◆ **What you will do**:
Where a line holds the word "down", copy that line from the data below.

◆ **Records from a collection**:
┌────────

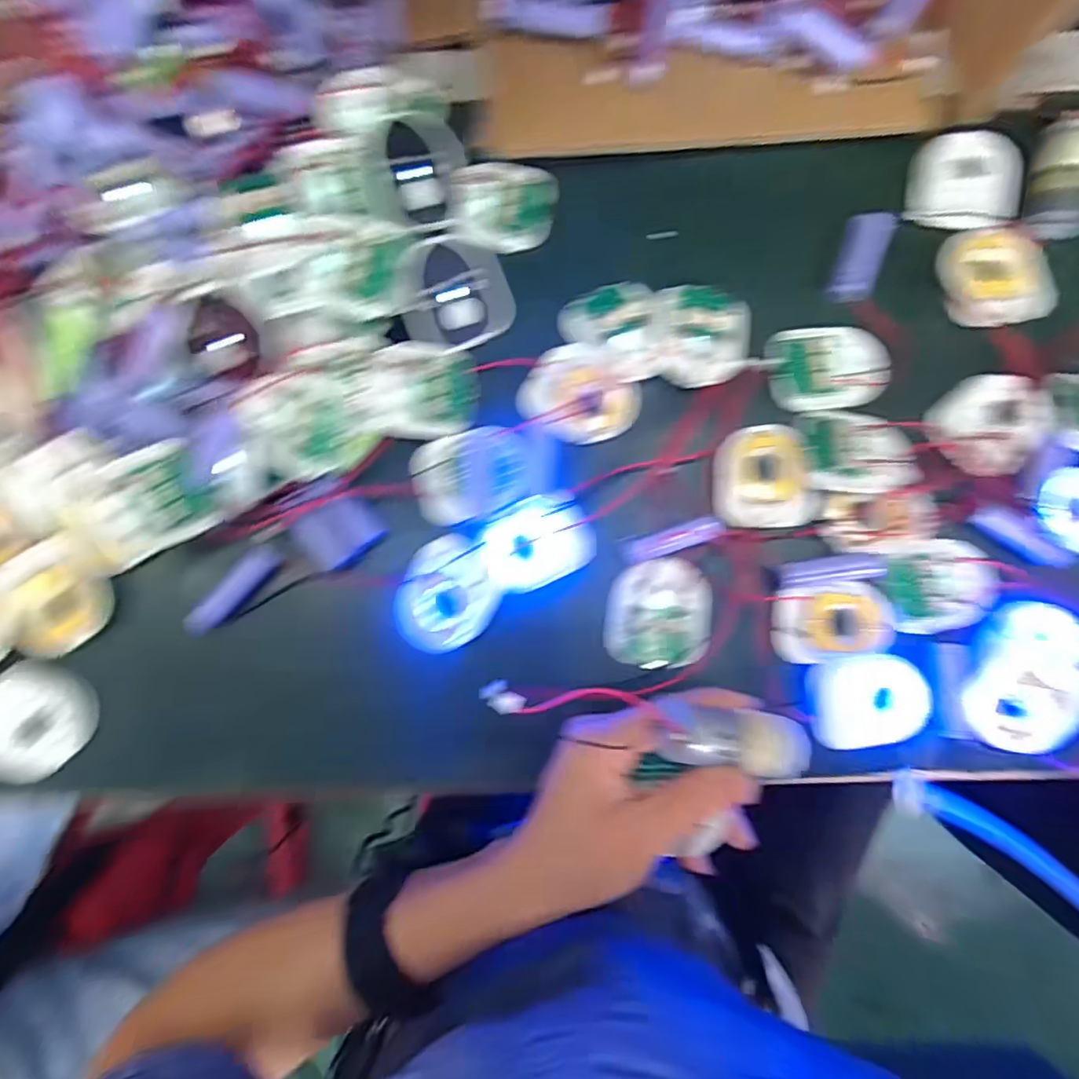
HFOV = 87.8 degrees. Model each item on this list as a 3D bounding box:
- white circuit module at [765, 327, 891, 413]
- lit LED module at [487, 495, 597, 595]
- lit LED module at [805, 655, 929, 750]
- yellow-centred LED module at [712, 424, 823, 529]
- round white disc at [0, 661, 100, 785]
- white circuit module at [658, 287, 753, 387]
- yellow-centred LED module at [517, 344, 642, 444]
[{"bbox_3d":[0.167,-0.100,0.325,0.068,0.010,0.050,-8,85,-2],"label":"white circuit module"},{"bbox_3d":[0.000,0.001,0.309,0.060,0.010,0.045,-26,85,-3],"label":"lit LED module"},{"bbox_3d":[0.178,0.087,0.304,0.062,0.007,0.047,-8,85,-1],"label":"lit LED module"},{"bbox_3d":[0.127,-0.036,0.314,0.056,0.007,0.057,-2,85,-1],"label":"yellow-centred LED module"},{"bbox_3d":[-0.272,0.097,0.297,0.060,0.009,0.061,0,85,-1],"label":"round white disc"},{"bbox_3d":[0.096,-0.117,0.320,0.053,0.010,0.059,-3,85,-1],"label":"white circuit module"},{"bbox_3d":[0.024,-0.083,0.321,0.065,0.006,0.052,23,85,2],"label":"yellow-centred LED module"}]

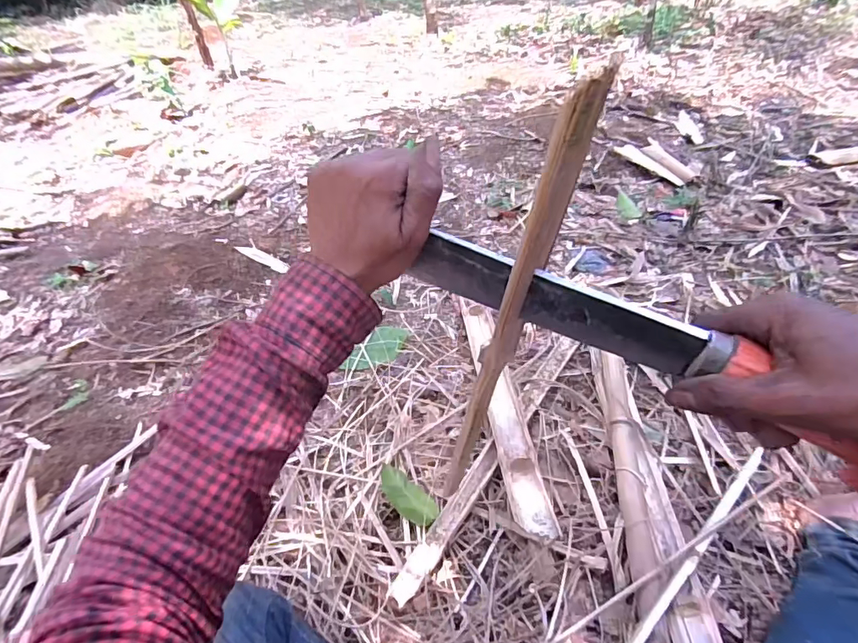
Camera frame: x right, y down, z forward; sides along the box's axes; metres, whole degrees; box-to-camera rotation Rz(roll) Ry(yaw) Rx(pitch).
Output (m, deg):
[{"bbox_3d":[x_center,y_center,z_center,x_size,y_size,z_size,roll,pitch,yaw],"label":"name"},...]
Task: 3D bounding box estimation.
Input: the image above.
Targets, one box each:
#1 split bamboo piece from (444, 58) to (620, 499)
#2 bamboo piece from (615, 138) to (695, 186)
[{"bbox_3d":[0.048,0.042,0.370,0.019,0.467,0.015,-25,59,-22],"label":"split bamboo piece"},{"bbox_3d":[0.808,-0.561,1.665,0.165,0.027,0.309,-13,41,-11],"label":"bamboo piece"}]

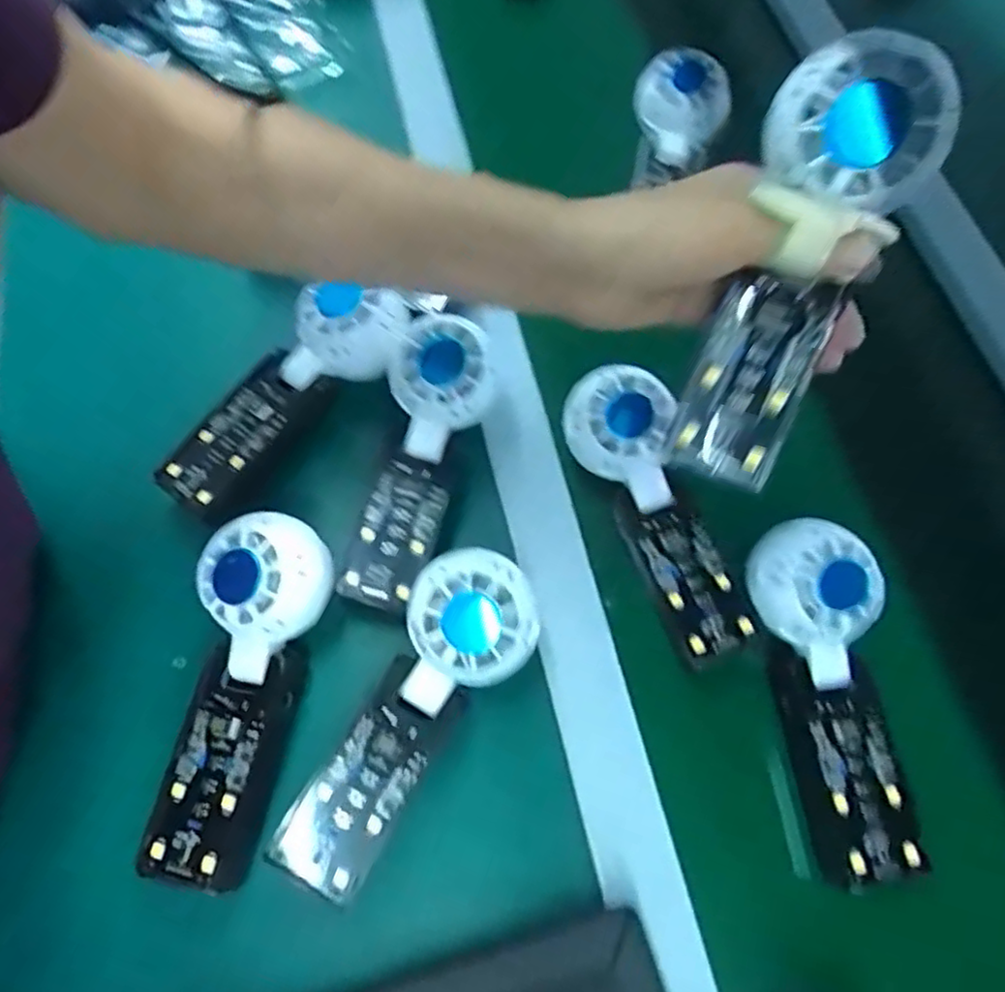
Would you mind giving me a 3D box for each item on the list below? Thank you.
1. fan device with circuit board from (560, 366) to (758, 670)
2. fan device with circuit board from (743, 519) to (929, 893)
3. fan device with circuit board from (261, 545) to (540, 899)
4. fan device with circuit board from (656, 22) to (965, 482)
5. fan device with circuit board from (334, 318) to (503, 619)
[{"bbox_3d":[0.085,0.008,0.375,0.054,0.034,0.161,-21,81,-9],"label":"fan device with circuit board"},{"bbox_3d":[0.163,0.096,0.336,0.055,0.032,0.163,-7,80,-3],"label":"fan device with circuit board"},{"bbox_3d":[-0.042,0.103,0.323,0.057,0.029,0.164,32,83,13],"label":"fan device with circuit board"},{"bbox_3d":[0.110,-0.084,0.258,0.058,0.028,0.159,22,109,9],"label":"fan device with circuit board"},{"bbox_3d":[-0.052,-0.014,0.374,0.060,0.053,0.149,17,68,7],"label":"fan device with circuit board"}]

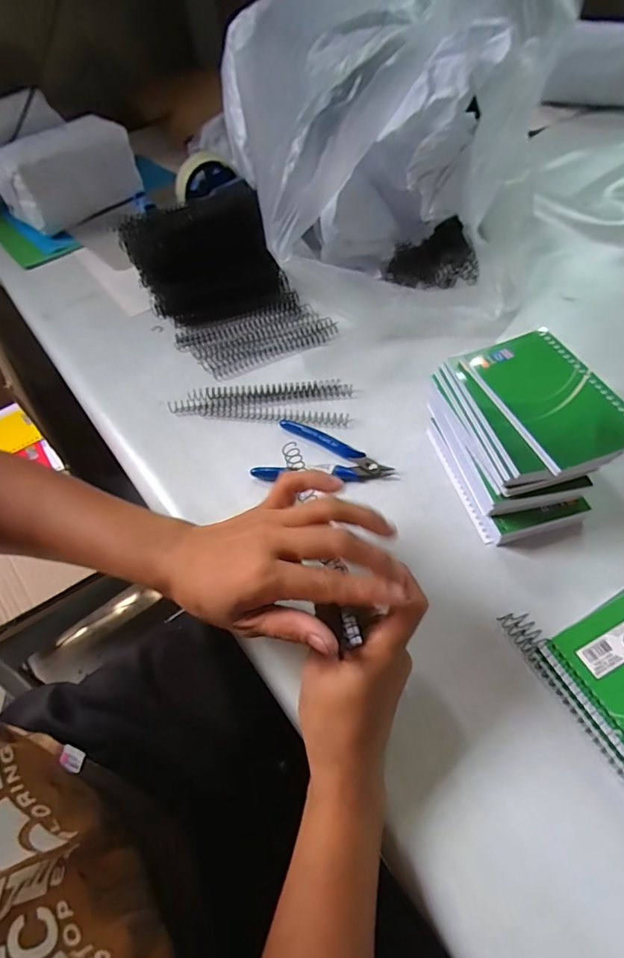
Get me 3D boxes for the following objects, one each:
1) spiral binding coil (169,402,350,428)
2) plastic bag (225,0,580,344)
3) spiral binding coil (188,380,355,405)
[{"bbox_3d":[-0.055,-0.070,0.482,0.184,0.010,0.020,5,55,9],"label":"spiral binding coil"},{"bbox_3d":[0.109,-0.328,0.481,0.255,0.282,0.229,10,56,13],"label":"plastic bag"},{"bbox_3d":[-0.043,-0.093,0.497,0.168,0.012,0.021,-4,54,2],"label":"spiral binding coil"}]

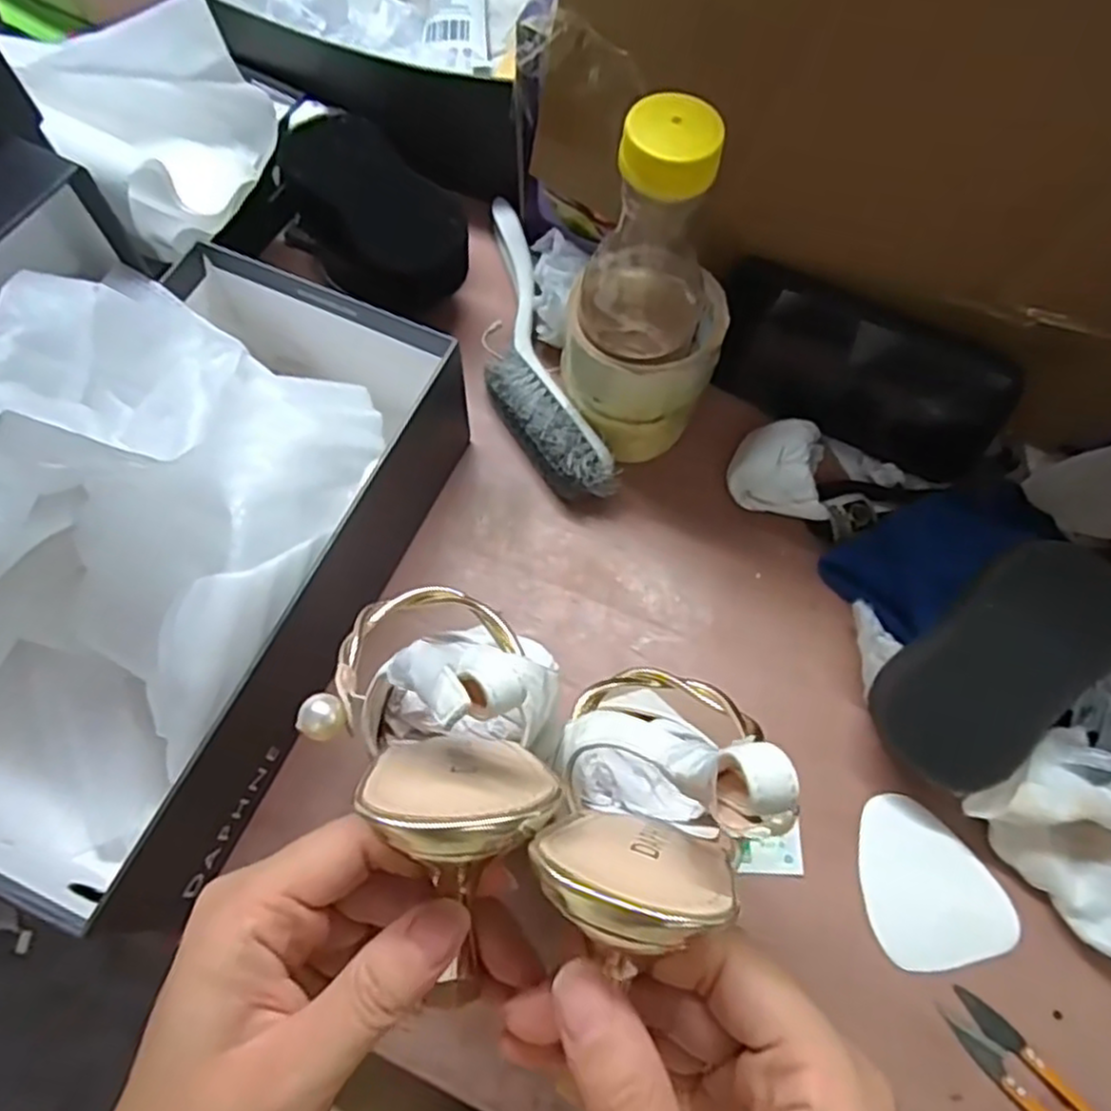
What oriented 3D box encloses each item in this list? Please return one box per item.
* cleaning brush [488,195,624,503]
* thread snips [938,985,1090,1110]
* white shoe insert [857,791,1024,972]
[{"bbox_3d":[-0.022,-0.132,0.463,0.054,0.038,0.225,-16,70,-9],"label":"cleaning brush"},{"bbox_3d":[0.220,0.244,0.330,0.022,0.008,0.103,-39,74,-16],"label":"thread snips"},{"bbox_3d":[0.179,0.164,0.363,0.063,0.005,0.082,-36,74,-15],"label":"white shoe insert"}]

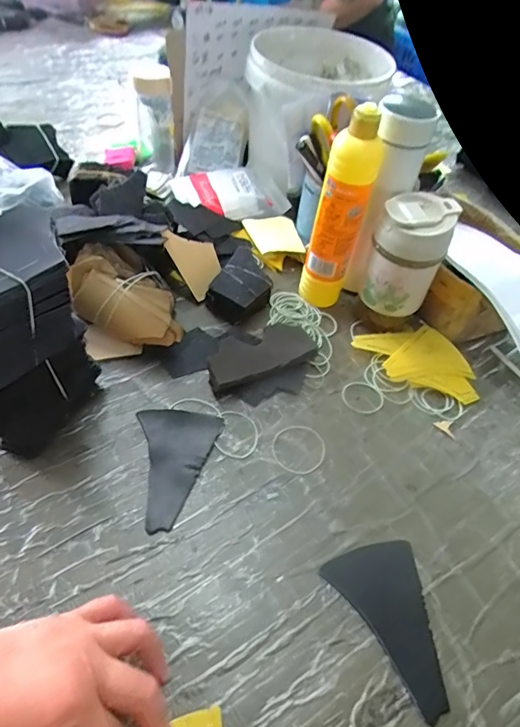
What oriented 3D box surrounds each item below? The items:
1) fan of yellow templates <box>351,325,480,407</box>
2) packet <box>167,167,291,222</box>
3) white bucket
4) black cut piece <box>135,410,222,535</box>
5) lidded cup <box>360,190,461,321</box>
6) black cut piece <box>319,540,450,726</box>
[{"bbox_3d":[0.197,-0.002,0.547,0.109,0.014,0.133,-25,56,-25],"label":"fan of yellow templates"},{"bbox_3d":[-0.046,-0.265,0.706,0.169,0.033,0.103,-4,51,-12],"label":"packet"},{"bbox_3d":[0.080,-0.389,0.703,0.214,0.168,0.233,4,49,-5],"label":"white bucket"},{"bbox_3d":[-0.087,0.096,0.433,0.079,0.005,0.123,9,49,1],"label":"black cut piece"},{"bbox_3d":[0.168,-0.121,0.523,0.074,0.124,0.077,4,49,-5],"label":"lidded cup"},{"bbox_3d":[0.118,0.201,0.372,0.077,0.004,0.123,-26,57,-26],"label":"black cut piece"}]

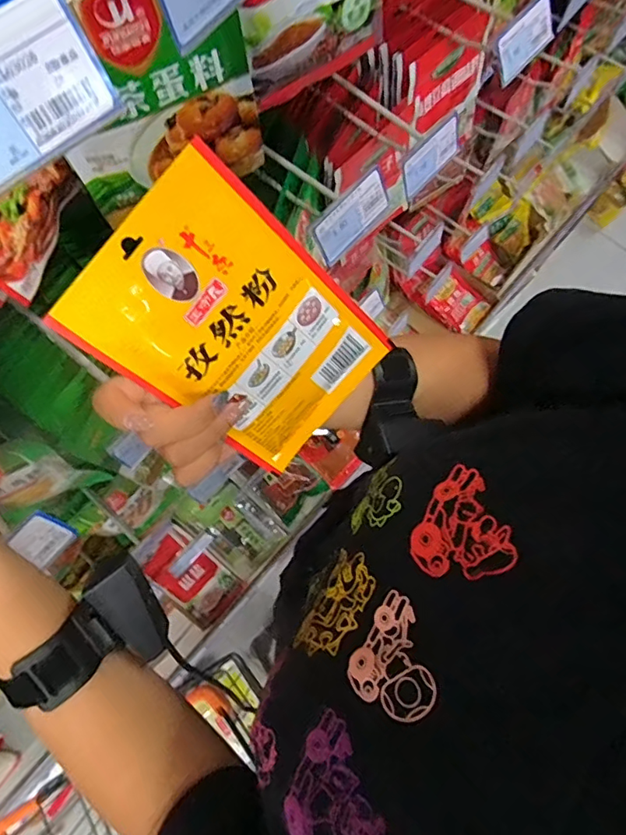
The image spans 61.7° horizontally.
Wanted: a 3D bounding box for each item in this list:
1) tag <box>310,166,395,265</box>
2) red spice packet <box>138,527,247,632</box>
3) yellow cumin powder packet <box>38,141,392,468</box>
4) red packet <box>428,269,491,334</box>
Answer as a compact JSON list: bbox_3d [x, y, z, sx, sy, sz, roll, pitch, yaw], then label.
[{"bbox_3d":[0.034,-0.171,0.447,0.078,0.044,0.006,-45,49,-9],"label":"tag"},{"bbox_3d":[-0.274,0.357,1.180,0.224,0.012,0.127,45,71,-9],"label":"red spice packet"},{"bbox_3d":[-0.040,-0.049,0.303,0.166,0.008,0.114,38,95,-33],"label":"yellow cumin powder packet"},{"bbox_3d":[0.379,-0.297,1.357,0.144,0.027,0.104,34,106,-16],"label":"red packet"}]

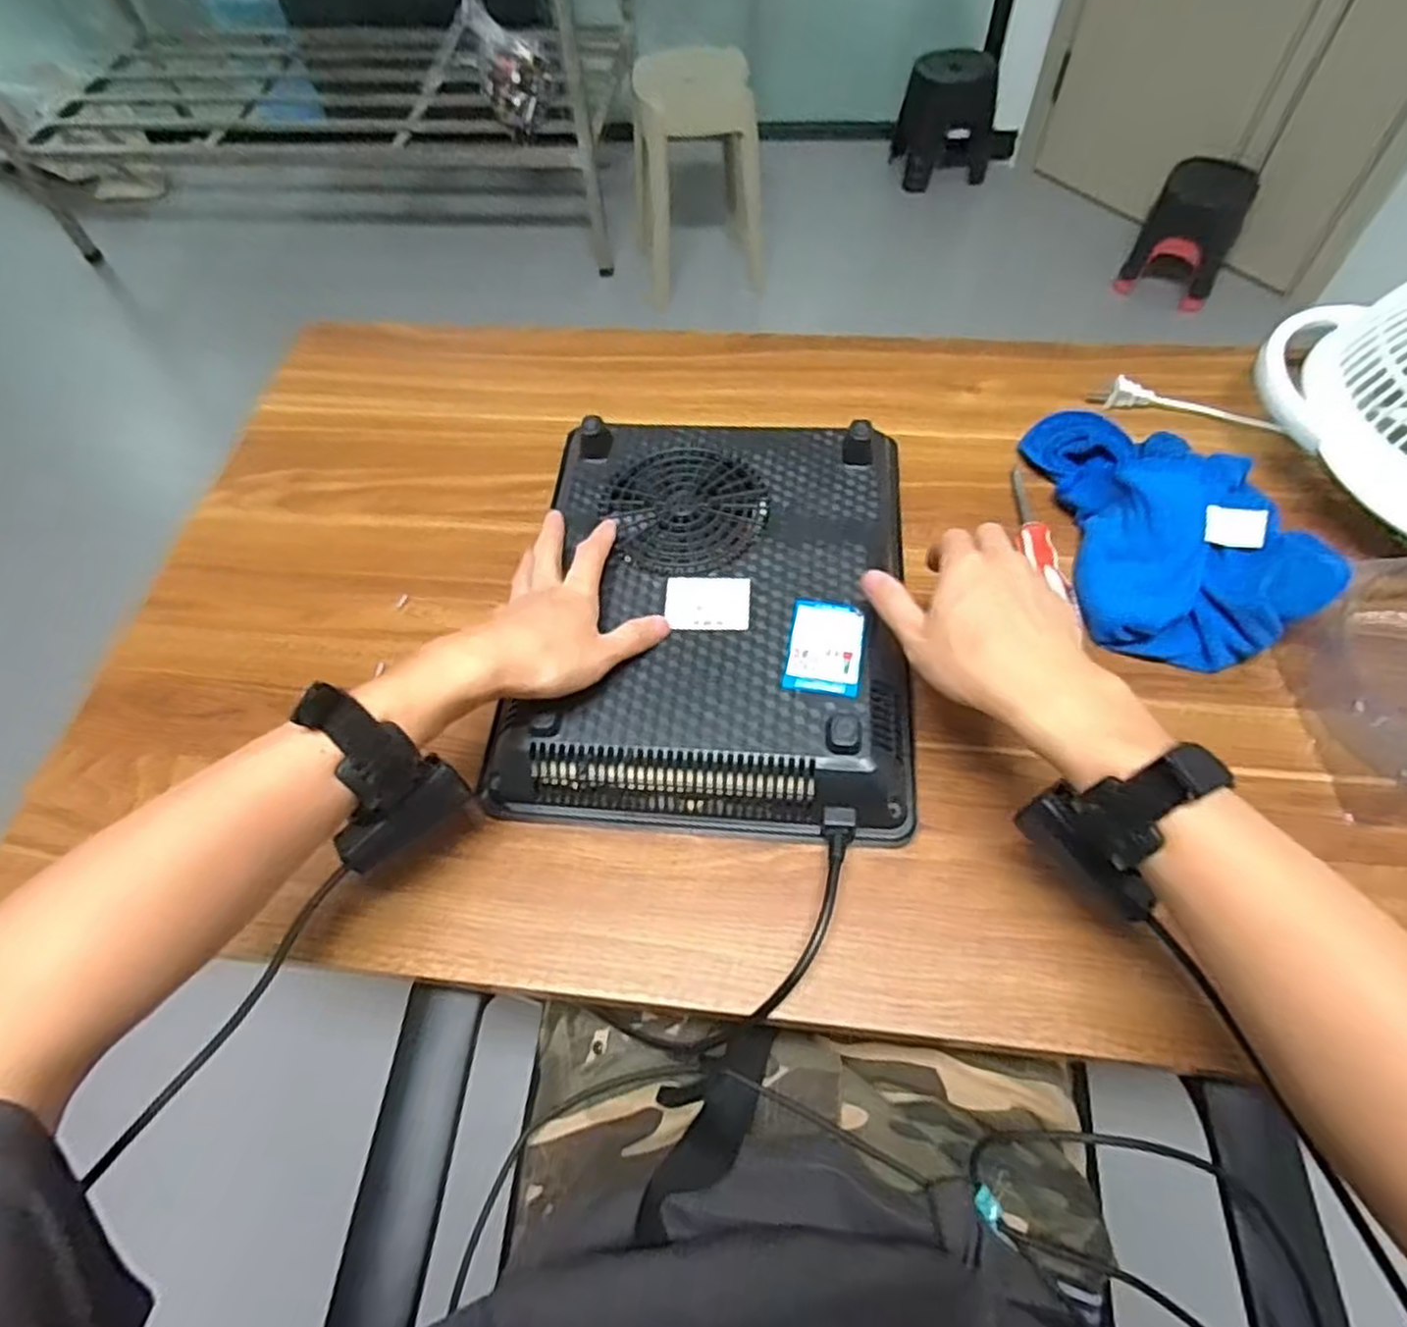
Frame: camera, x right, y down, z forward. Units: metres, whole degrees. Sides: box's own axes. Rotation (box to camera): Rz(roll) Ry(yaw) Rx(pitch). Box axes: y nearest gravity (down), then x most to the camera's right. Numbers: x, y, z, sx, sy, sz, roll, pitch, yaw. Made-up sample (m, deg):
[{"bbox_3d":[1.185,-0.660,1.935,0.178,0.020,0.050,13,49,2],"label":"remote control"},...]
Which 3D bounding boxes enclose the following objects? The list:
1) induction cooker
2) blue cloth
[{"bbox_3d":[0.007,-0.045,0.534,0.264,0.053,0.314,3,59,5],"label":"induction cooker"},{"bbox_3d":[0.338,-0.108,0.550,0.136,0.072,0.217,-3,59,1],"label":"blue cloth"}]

└────────

◆ **Solution for this exercise**:
Camera frame: x right, y down, z forward; sides along the box's axes; metres, whole degrees; box-to-camera rotation Rz(roll) Ry(yaw) Rx(pitch).
Frame: camera, x right, y down, z forward. Units: metres, whole degrees. Sides: box's own axes. Rotation (box to camera): Rz(roll) Ry(yaw) Rx(pitch). Box axes: y nearest gravity (down), then x most to the camera's right. Numbers: x, y, z, sx, sy, sz, roll, pitch, yaw. Made-up sample (m, deg):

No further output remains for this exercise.